Mengetahui betul mengapa dia berubah begitu banyak dalam waktu sesingkat itu, senyum senang terbentuk di wajah Jane Moriarty, tangannya tergenggam di belakang punggungnya.

"… Hmm."

Tiba-tiba, profesor itu menoleh ke arah cermin, tapi segera, mengalihkan pandangannya kembali dengan senyuman yang agak santai.

“Sepertinya aku memiliki konstitusi yang agak unik.”

Pantulan di cermin masih memperlihatkan matanya yang dicat dengan warna abu-abu seperti biasanya, tapi kini dia tidak mempedulikannya lagi.

“Adlerku tercinta.”

"… Ya?"

Jika apa yang mereka bagikan sekarang bukanlah cinta, lalu cinta apa lagi yang bisa terjadi?

“Tidak ada~”

Setelah sampai pada kesimpulan itu dalam pikirannya, dia diam-diam mengikuti di belakang Adler dengan tangan masih tergenggam di belakang punggungnya.

.

.

.

.

.

– Berderit…

“Jadi, apa sebenarnya permintaannya?”

“aku masih belum tahu.”

Pintu ke ruang rumah sakit, yang lalu lintasnya ramai selama beberapa hari terakhir, terbuka, memberi jalan bagi profesor dan Adler untuk keluar sambil berbincang.

“Yang aku tahu sejauh ini adalah nama kliennya cukup lucu.”

“Namanya lucu?”

Adler mengungkapkan rasa penasarannya mendengar kata-kata profesor itu.

“Nah, bagaimana nama belakang seseorang bisa menjadi Garrideb?”

"… Ah."

“Ahaha, hahahaha…”

Pada saat itu, ketika Adler, sepertinya menangkap sesuatu dalam kata-kata profesor itu, mendengarnya tertawa terbahak-bahak…

“…Adler?”

Dari ujung koridor, sebuah suara tak terduga memanggilnya.

“Apakah kamu akhirnya bangun?”

Gia Lestrade, mengenakan pakaian preman sambil memegang sekeranjang apel di tangannya, berdiri di sana dengan mata penuh kejutan dan keheranan.

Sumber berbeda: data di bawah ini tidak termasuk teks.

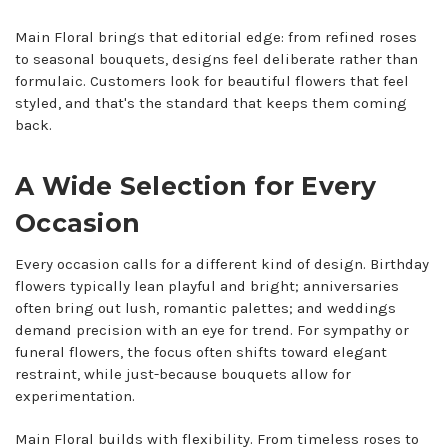
Main Floral brings that editorial edge: from refined roses
to seasonal bouquets, designs feel deliberate rather than
formulaic. Customers look for beautiful flowers that feel
styled, and that's the standard that keeps them coming
back.
A Wide Selection for Every
Occasion
Every occasion calls for a different kind of design. Birthday
flowers typically lean playful and bright; anniversaries
often bring out lush, romantic palettes; and weddings
demand precision with an eye for trend. For sympathy or
funeral flowers, the focus often shifts toward elegant
restraint, while just-because bouquets allow for
experimentation.
Main Floral builds with flexibility. From timeless roses to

“Ini cukup mencengangkan.”

“……..!”

“Lestrade yang agung itu sendiri yang mengenakan pakaian biasa? Mungkinkah dia mengambil cuti untuk mengunjungimu?”

Lestrade, yang dengan cepat berjalan ke depan, menghentikan langkahnya begitu dia melihat Jane Moriarty berdiri di samping Adler.

“…Hah?”

Segera, matanya menjadi dingin melihat pemandangan itu.

“Tanda apa itu?”

Jejak tangan dan bekas gigi di leher Adler tertangkap jelas oleh tatapan tajam dan intuitif Lestrade.

“Ini… hanyalah luka sejak hari itu…”

“Itu tidak ada di sana kemarin, kan?”

Adler tergagap, mencoba memberikan alasan, tapi mata Lestrade menjadi jauh lebih dingin saat dia bergumam dengan suara dingin.

“… Benar kan, Profesor?”

Tatapannya menantang Profesor Moriarty, yang hanya berdiri di sana dengan ekspresi santai, lengannya melingkari pinggang Adler.

“Apa yang telah kamu lakukan pada pacarku?”

“Kehidupanmu sungguh menyusahkan, Lestrade.”

Lorong itu segera dipenuhi dengan aura dingin yang keluar dari kedua wanita itu.